Reuters przypomina, że bez akceptacji niemieckiego sądu Berlin nie może ratyfikować żadnego z tych dwóch traktatów, te zaś nie mogą wejść w życie bez zgody Berlina.
Niemiecki minister finansów Wolfgang Schaeuble ostrzegł już lipcu, że odrzucenie albo opóźnienie wejścia w życie paktu fiskalnego UE oraz funduszu ratunkowego EMS przez Trybunał Konstytucyjny miałoby poważne i trudne do przewidzenia konsekwencje.
Trybunał rozpatruje całą serię skarg przeciwko paktowi fiskalnemu o wzmocnieniu dyscypliny budżetowej oraz Europejskiemu Mechanizmowi Stabilizacyjnemu przeznaczonemu na pomoc zadłużonym krajom eurolandu. Wniesiono je zaraz po tym, gdy 29 czerwca obie izby parlamentu Niemiec, Bundestag i Bundesrat, wyraziły zgodę na ratyfikację funduszu EMS oraz paktu fiskalnego UE. Skargi te uniemożliwiły wejście w życie EMS zgodnie z planem 1 lipca.
Zarówno przyjęty z inicjatywy Niemiec pakt fiskalny o wzmocnieniu dyscypliny budżetowej, jak i fundusz EMS na wsparcie zadłużonych krajów strefy euro to bardzo ważne elementy strategii walki z kryzysem zadłużenia w państwach unii walutowej. Mechanizm EMS może wkrótce okazać się potrzebny, by dostarczyć środków finansowych na ratowanie Hiszpanii bądź Włoch, które mają coraz większe problemy z pozyskaniem finansowania na rynkach, rośnie bowiem oprocentowanie ich długu. Jednak przeciwnicy tych traktatów twierdzą, że pozbawiają one parlament suwerennych kompetencji w kwestiach budżetu.
Poprzednie skargi do trybunału wniosła partia Lewica, stowarzyszenie "Więcej Demokracji" popierane przez 23 tys. obywateli, a także eurosceptyczny poseł bawarskiej chadecji CSU Peter Gauweiler i ugrupowanie Wolni Wyborcy.
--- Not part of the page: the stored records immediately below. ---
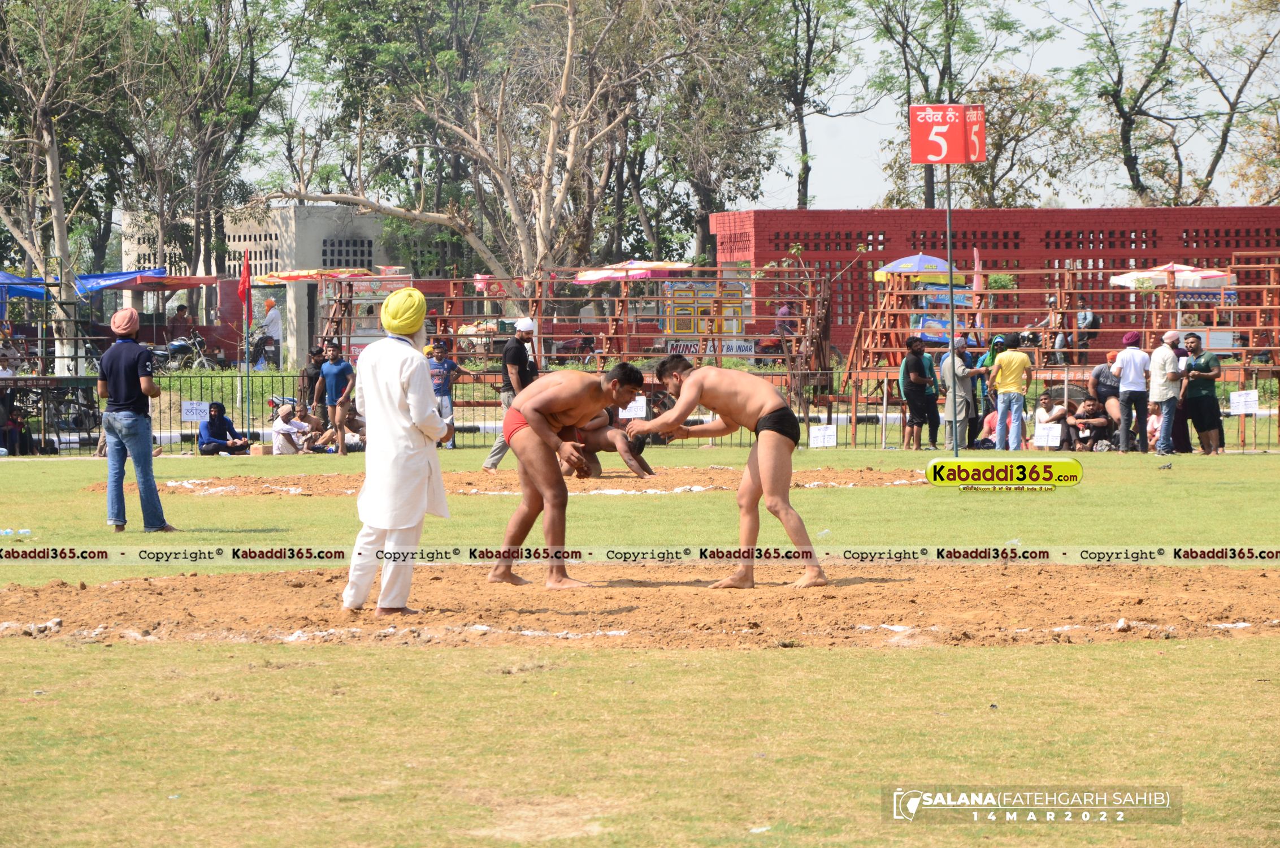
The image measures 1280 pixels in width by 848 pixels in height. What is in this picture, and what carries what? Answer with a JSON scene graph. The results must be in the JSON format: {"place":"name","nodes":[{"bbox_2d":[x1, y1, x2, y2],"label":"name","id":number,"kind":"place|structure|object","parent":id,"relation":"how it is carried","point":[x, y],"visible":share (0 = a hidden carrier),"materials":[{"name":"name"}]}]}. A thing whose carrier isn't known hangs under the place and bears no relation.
{"place":"outdoors","nodes":[
{"label":"outdoors","id":0,"kind":"place"},
{"bbox_2d":[118,202,457,367],"label":"concrete building","id":1,"kind":"structure","parent":0,"point":[302,337],"materials":[{"name":"grey concrete"}]},
{"bbox_2d":[321,237,373,268],"label":"window","id":2,"kind":"structure","parent":1,"relation":"in","point":[332,253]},
{"bbox_2d":[1,431,1279,847],"label":"lawn","id":3,"kind":"structure","parent":0,"point":[13,473],"materials":[{"name":"green plant"}]},
{"bbox_2d":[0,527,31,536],"label":"plastic bottle","id":4,"kind":"object","parent":3,"relation":"on","point":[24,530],"visible":0.98,"materials":[{"name":"clear plastic"}]},
{"bbox_2d":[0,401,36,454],"label":"person","id":5,"kind":"object","parent":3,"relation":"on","point":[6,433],"visible":0.84},
{"bbox_2d":[97,304,169,532],"label":"man","id":6,"kind":"object","parent":3,"relation":"on","point":[129,399],"visible":0.97},
{"bbox_2d":[196,402,252,455],"label":"man","id":7,"kind":"object","parent":3,"relation":"on","point":[216,421],"visible":0.99},
{"bbox_2d":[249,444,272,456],"label":"cardboard box","id":8,"kind":"object","parent":3,"relation":"on","point":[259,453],"visible":0.91,"materials":[{"name":"brown cardboard"}]},
{"bbox_2d":[270,402,311,454],"label":"person","id":9,"kind":"object","parent":3,"relation":"on","point":[284,428],"visible":0.98},
{"bbox_2d":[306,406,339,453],"label":"person","id":10,"kind":"object","parent":3,"relation":"on","point":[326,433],"visible":0.86},
{"bbox_2d":[311,341,355,454],"label":"man","id":11,"kind":"object","parent":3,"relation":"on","point":[344,367],"visible":0.93},
{"bbox_2d":[428,337,469,446],"label":"man","id":12,"kind":"object","parent":3,"relation":"on","point":[444,367],"visible":0.75},
{"bbox_2d":[75,465,944,496],"label":"dirt patch","id":13,"kind":"object","parent":3,"relation":"on","point":[196,482],"visible":0.54,"materials":[{"name":"brown soil"}]},
{"bbox_2d":[563,406,654,478],"label":"man","id":14,"kind":"object","parent":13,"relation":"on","point":[627,458],"visible":0.53},
{"bbox_2d":[480,318,540,471],"label":"man","id":15,"kind":"object","parent":3,"relation":"on","point":[487,465],"visible":0.64},
{"bbox_2d":[0,556,1279,646],"label":"dirt track","id":16,"kind":"structure","parent":3,"relation":"on","point":[118,584],"materials":[{"name":"brown soil"}]},
{"bbox_2d":[341,281,452,616],"label":"man","id":17,"kind":"object","parent":16,"relation":"on","point":[391,520],"visible":0.98},
{"bbox_2d":[484,359,647,589],"label":"man","id":18,"kind":"object","parent":16,"relation":"on","point":[522,413],"visible":0.97},
{"bbox_2d":[622,356,826,588],"label":"man","id":19,"kind":"object","parent":16,"relation":"on","point":[767,480],"visible":0.97},
{"bbox_2d":[0,369,1279,454],"label":"metal fence","id":20,"kind":"object","parent":3,"relation":"on","point":[807,416],"visible":0.55,"materials":[{"name":"black metal"}]},
{"bbox_2d":[181,399,210,422],"label":"sign","id":21,"kind":"object","parent":20,"relation":"attached to","point":[191,416],"visible":0.96,"materials":[{"name":"white paper"}]},
{"bbox_2d":[237,249,252,318],"label":"red flag","id":22,"kind":"object","parent":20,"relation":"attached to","point":[246,273],"visible":0.98,"materials":[{"name":"red fabric"}]},
{"bbox_2d":[617,396,647,419],"label":"paper sign","id":23,"kind":"object","parent":20,"relation":"attached to","point":[620,411],"visible":0.75,"materials":[{"name":"white paper"}]},
{"bbox_2d":[808,424,838,447],"label":"sign","id":24,"kind":"object","parent":20,"relation":"attached to","point":[820,431],"visible":0.99,"materials":[{"name":"white"}]},
{"bbox_2d":[1033,422,1062,446],"label":"paper sign","id":25,"kind":"object","parent":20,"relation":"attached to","point":[1055,433],"visible":0.98,"materials":[{"name":"white paper"}]},
{"bbox_2d":[1228,389,1259,414],"label":"paper sign","id":26,"kind":"object","parent":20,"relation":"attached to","point":[1251,396],"visible":0.98,"materials":[{"name":"white paper"}]},
{"bbox_2d":[899,335,938,449],"label":"man","id":27,"kind":"object","parent":3,"relation":"on","point":[915,364],"visible":1},
{"bbox_2d":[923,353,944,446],"label":"person","id":28,"kind":"object","parent":3,"relation":"on","point":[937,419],"visible":0.44},
{"bbox_2d":[944,161,959,462],"label":"sign pole","id":29,"kind":"object","parent":3,"relation":"on","point":[955,428],"visible":0.68,"materials":[{"name":"metal"}]},
{"bbox_2d":[908,103,986,163],"label":"sign","id":30,"kind":"object","parent":29,"relation":"attached to","point":[958,159],"visible":0.98,"materials":[{"name":"red"}]},
{"bbox_2d":[939,333,983,451],"label":"man","id":31,"kind":"object","parent":3,"relation":"on","point":[968,394],"visible":0.96},
{"bbox_2d":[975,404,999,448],"label":"person","id":32,"kind":"object","parent":3,"relation":"on","point":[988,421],"visible":0.49},
{"bbox_2d":[990,333,1032,450],"label":"man","id":33,"kind":"object","parent":3,"relation":"on","point":[1020,356],"visible":0.99},
{"bbox_2d":[1030,392,1069,448],"label":"person","id":34,"kind":"object","parent":3,"relation":"on","point":[1045,404],"visible":0.77},
{"bbox_2d":[829,253,1279,445],"label":"bleachers","id":35,"kind":"object","parent":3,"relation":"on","point":[888,309],"visible":0.73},
{"bbox_2d":[873,253,961,284],"label":"umbrella","id":36,"kind":"object","parent":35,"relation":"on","point":[890,268],"visible":0.71,"materials":[{"name":"fabric"}]},
{"bbox_2d":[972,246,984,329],"label":"flag","id":37,"kind":"object","parent":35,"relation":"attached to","point":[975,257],"visible":0.72,"materials":[{"name":"fabric"}]},
{"bbox_2d":[1024,294,1063,363],"label":"person","id":38,"kind":"object","parent":35,"relation":"on","point":[1045,322],"visible":0.72},
{"bbox_2d":[1072,296,1100,364],"label":"person","id":39,"kind":"object","parent":35,"relation":"on","point":[1093,320],"visible":0.82},
{"bbox_2d":[1107,262,1235,289],"label":"umbrella","id":40,"kind":"object","parent":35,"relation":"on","point":[1136,275],"visible":0.69,"materials":[{"name":"white fabric"}]},
{"bbox_2d":[1068,397,1112,450],"label":"person","id":41,"kind":"object","parent":3,"relation":"on","point":[1098,421],"visible":0.93},
{"bbox_2d":[1087,349,1124,444],"label":"person","id":42,"kind":"object","parent":3,"relation":"on","point":[1098,372],"visible":0.68},
{"bbox_2d":[1112,329,1151,452],"label":"man","id":43,"kind":"object","parent":3,"relation":"on","point":[1133,389],"visible":0.99},
{"bbox_2d":[1147,330,1181,454],"label":"man","id":44,"kind":"object","parent":3,"relation":"on","point":[1163,352],"visible":0.99},
{"bbox_2d":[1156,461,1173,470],"label":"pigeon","id":45,"kind":"object","parent":3,"relation":"on","point":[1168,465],"visible":0.97,"materials":[{"name":"grey"}]},
{"bbox_2d":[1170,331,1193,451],"label":"person","id":46,"kind":"object","parent":3,"relation":"on","point":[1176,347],"visible":0.46},
{"bbox_2d":[1180,333,1224,454],"label":"man","id":47,"kind":"object","parent":3,"relation":"on","point":[1206,372],"visible":0.97},
{"bbox_2d":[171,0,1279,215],"label":"sky","id":48,"kind":"structure","parent":0,"point":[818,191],"materials":[{"name":"white"}]},
{"bbox_2d":[711,206,1279,360],"label":"wall","id":49,"kind":"structure","parent":0,"point":[815,216],"materials":[{"name":"red brick"}]},
{"label":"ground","id":50,"kind":"structure","parent":0},
{"bbox_2d":[0,270,51,299],"label":"blue canopy","id":51,"kind":"object","parent":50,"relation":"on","point":[3,275],"visible":0.88,"materials":[{"name":"blue fabric"}]},
{"bbox_2d":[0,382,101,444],"label":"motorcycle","id":52,"kind":"object","parent":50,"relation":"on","point":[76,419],"visible":0.74,"materials":[{"name":"black"}]},
{"bbox_2d":[0,0,132,376],"label":"tree","id":53,"kind":"object","parent":50,"relation":"on","point":[59,230],"visible":0.91,"materials":[{"name":"plant"}]},
{"bbox_2d":[74,268,217,295],"label":"blue canopy","id":54,"kind":"object","parent":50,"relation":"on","point":[178,282],"visible":0.84,"materials":[{"name":"blue fabric"}]},
{"bbox_2d":[170,302,194,341],"label":"person","id":55,"kind":"object","parent":50,"relation":"on","point":[181,309],"visible":0.74},
{"bbox_2d":[150,330,227,371],"label":"motorcycle","id":56,"kind":"object","parent":50,"relation":"on","point":[178,349],"visible":0.82,"materials":[{"name":"metal"}]},
{"bbox_2d":[114,0,295,310],"label":"tree","id":57,"kind":"object","parent":50,"relation":"on","point":[244,3],"visible":0.91,"materials":[{"name":"green plant"}]},
{"bbox_2d":[250,298,282,366],"label":"person","id":58,"kind":"object","parent":50,"relation":"on","point":[274,317],"visible":0.85},
{"bbox_2d":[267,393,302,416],"label":"motorcycle","id":59,"kind":"object","parent":50,"relation":"on","point":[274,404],"visible":0.49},
{"bbox_2d":[300,345,325,411],"label":"person","id":60,"kind":"object","parent":50,"relation":"on","point":[316,361],"visible":0.76},
{"bbox_2d":[261,266,372,282],"label":"umbrella","id":61,"kind":"object","parent":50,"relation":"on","point":[291,277],"visible":0.74,"materials":[{"name":"fabric"}]},
{"bbox_2d":[260,0,648,299],"label":"tree","id":62,"kind":"object","parent":50,"relation":"on","point":[569,43],"visible":0.96,"materials":[{"name":"plant"}]},
{"bbox_2d":[313,264,831,402],"label":"bleachers","id":63,"kind":"object","parent":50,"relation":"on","point":[622,300],"visible":0.72,"materials":[{"name":"red"}]},
{"bbox_2d":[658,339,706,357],"label":"banner","id":64,"kind":"object","parent":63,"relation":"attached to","point":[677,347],"visible":0.71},
{"bbox_2d":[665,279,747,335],"label":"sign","id":65,"kind":"object","parent":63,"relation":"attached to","point":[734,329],"visible":0.67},
{"bbox_2d":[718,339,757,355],"label":"sign","id":66,"kind":"object","parent":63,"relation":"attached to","point":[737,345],"visible":0.75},
{"bbox_2d":[773,301,796,344],"label":"person","id":67,"kind":"object","parent":63,"relation":"on","point":[785,309],"visible":0.61},
{"bbox_2d":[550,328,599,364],"label":"motorcycle","id":68,"kind":"object","parent":50,"relation":"on","point":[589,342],"visible":0.65,"materials":[{"name":"red"}]},
{"bbox_2d":[573,259,690,282],"label":"umbrella","id":69,"kind":"object","parent":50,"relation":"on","point":[597,277],"visible":0.81,"materials":[{"name":"fabric"}]},
{"bbox_2d":[613,0,797,263],"label":"tree","id":70,"kind":"object","parent":50,"relation":"on","point":[702,208],"visible":0.83,"materials":[{"name":"plant"}]},
{"bbox_2d":[760,0,863,210],"label":"tree","id":71,"kind":"object","parent":50,"relation":"on","point":[805,194],"visible":0.92,"materials":[{"name":"green plant"}]},
{"bbox_2d":[866,0,1068,208],"label":"tree","id":72,"kind":"object","parent":50,"relation":"on","point":[947,28],"visible":0.83,"materials":[{"name":"green plant"}]},
{"bbox_2d":[1064,0,1279,206],"label":"tree","id":73,"kind":"object","parent":50,"relation":"on","point":[1131,169],"visible":0.95,"materials":[{"name":"plant"}]}
]}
W minionych latach sędziowie w Karlsruhe wydali kilka wyroków dotyczących pogłębienia integracji w UE oraz europejskiej polityki walki z kryzysem w strefie euro, upominając rząd, by należycie informował i konsultował się z parlamentem, i wzmacniając kontrolne uprawnienia Bundestagu. Prawo parlamentu do nadzoru nad poczynaniami rządu w sprawach UE wynika z jego konstytucyjnych uprawnień do decydowania o dochodach i wydatkach publicznych.
Wyznaczenie przez sąd w Karlsruhe granic integracji europejskiej dla Niemiec sprawiło, że politycy coraz częściej mówią o potrzebie głębokiej zmiany niemieckiej konstytucji i zorganizowania referendum w tej sprawie.
Cytowani przez Reutera prawnicy konstytucjonaliści oczekują, że niemiecki trybunał zaaprobuje teraz obydwa traktaty, ale określi kolejne granice dla dalszego jednoczenia UE.